* [What to produce]:
Scan the entries below for the word "Game". Copy each line that has it.

[Data extracted from a collection]
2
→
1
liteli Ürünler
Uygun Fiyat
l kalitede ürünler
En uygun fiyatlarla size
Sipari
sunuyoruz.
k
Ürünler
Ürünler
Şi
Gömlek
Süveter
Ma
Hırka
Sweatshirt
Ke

--

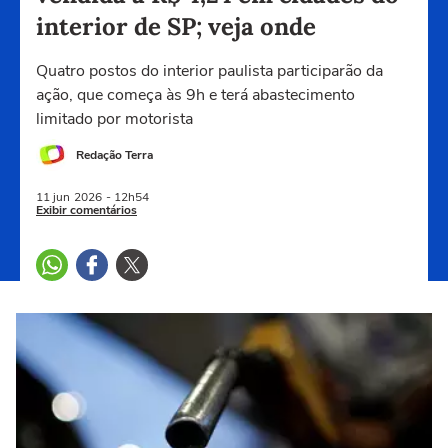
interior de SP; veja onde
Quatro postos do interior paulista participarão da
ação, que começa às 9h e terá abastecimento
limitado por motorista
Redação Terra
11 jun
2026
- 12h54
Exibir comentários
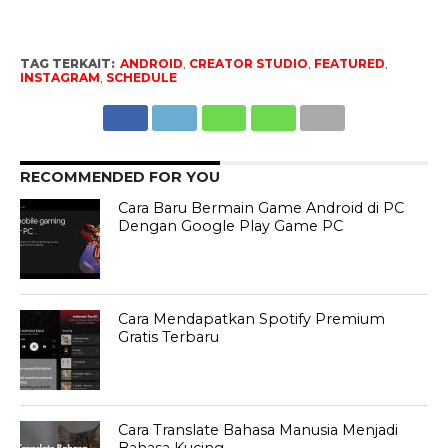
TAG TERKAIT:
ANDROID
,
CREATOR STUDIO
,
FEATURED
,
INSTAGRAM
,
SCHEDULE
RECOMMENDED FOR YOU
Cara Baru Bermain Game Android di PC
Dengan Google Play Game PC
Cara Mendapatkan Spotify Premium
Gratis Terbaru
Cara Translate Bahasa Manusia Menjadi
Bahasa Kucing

* [Task solution]:
Cara Baru Bermain Game Android di PC
Dengan Google Play Game PC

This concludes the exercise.